* **Task requirements**
With pictures left out, write out exactly every line from the start of the data through the one that contains "Figure 7. Variation".
++++ Information supplied ++++
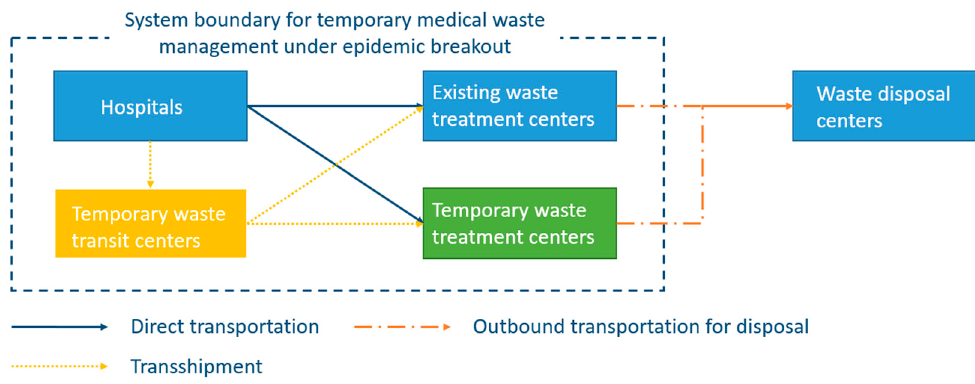
Figure 1. Reverse logistics network for e ff ective management of medical waste in epidemic outbreak.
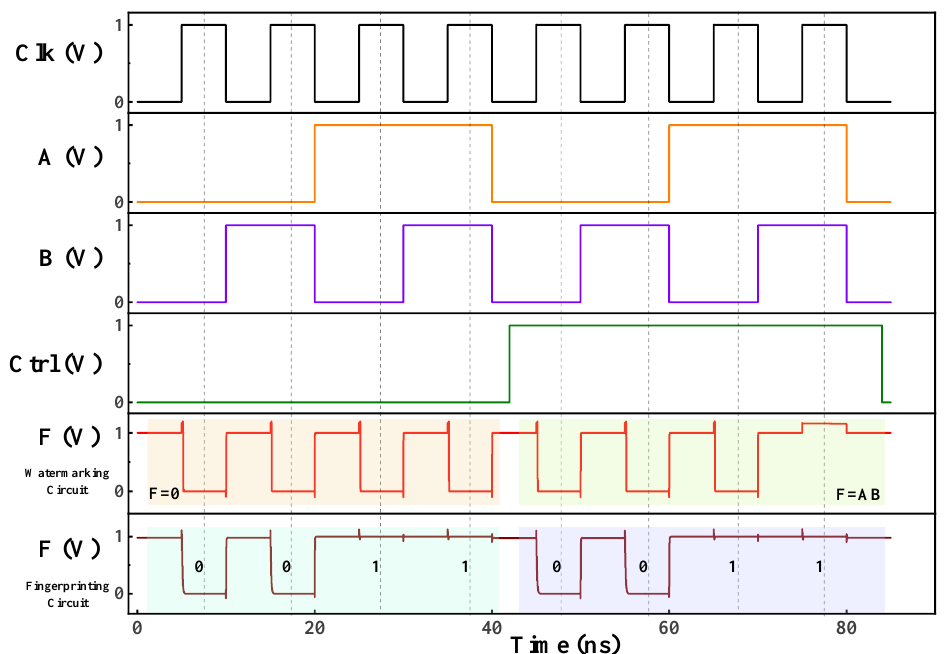
Figure 7. Variation of delay with width of tail NMOS transistor of PCSA for SOT-based ( a ) XOR operation. ( b ) NAND operation.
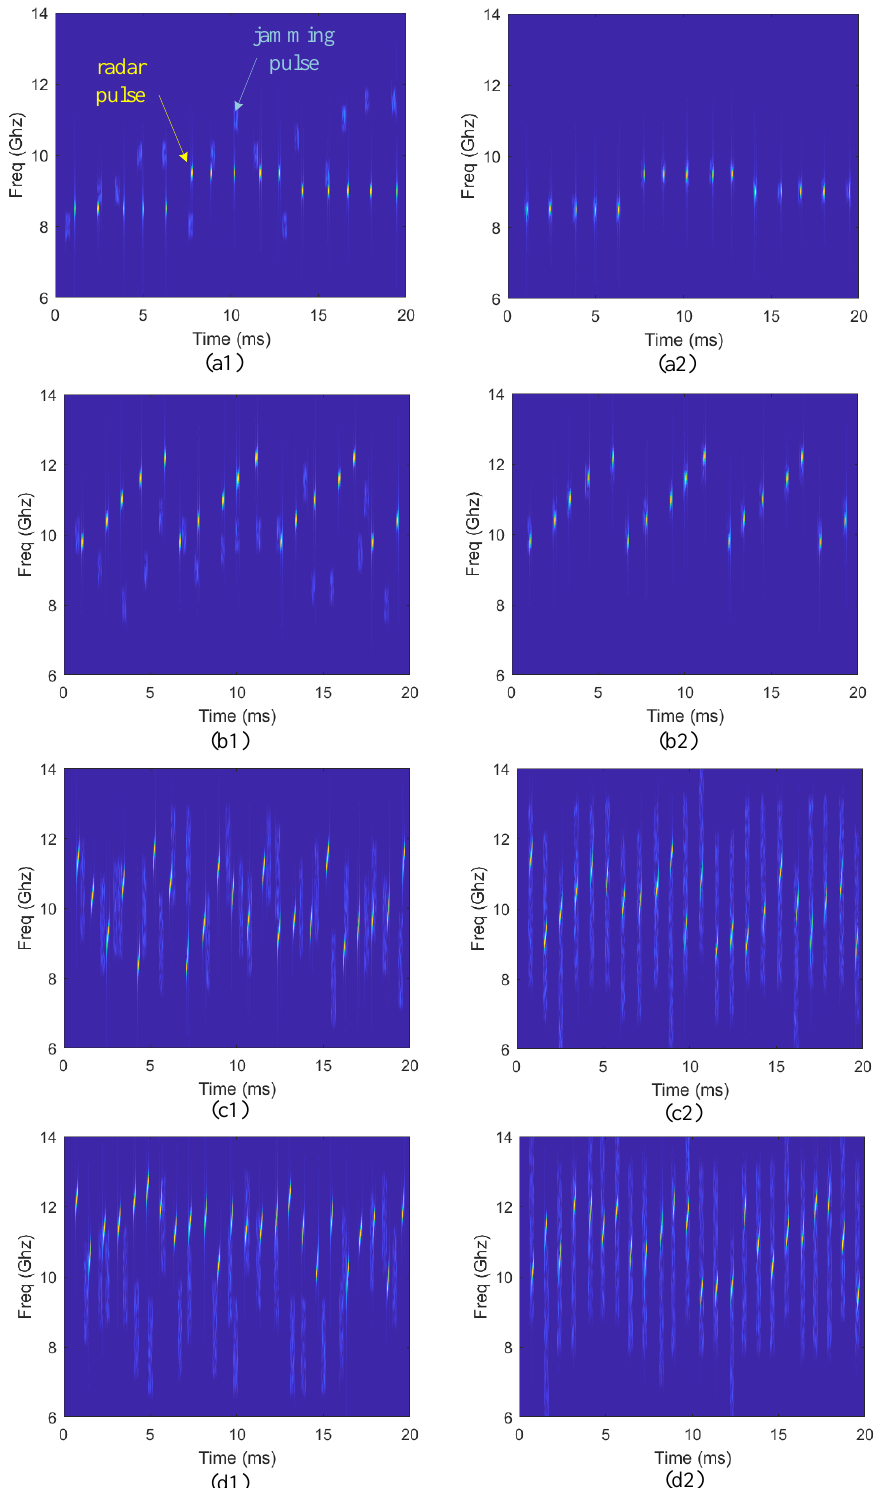
Figure 5. Time-frequency information at the initial and convergent stage: for signals in each image, the brighter strips are radar pulses, the darker strips are jamming pulses. ( a1 , b1 , c1 , d1 ) show time- frequency information of radar and jamming pulses at initial stage when the radar is at mode M r M r , M r , and M r , respectively. ( a2 , b2 , c2 , d2 ) show the corresponding time-frequency information at 5 7 4 convergent stage for the same four radar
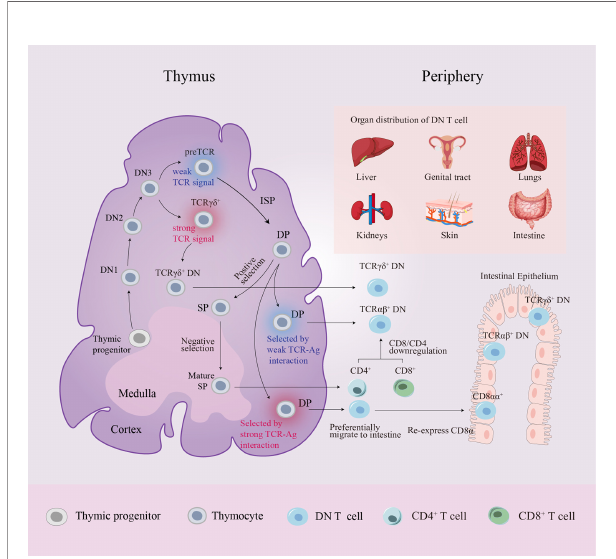
FIGURE 1 | Schematic diagram of DN T cell origin and distribution. Progenitor cells from the bone marrow colonize the corticomedullary junction of the thymus and generate the T cell lineage. In the DN3 stage, generally, high TCR strength makes TCR gd + DN thymocytes remain “ double-negative ” , whereas low TCR strength induces DN thymocytes with pre-TCRs to follow the ab lineage fate. A small number of DP thymocytes differentiate into two distinct mature DN thymocyte subsets rather than entering the late SP stage: DN thymocytes selected by very strong TCR-MHC interactions preferentially migrate to the intestine where they re-express CD8 a and are sequestered as CD8 aa + intraepithelial lymphocytes, while DN thymocytes selected by very weak TCR-MHC interactions become precursors to peripheral TCR ab + DN T cells. In peripheral circulation, CD4 + /CD8 + T cells can also convert into DN T cells by downregulating CD4/CD8 expression. Peripheral DN T cells are localized in various organs in mice and humans. ab , alpha and beta; Ag, antigen; DN, double-negative; DP, double-positive; gd , gamma and delta; ISP, immature single-positive; MHC, major histocompatibility complex; SP, single- positive; TCR, T cell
++++
* **Expected answer**
Figure 1. Reverse logistics network for e ff ective management of medical waste in epidemic outbreak.
Figure 7. Variation of delay with width of tail NMOS transistor of PCSA for SOT-based ( a ) XOR operation. ( b ) NAND operation.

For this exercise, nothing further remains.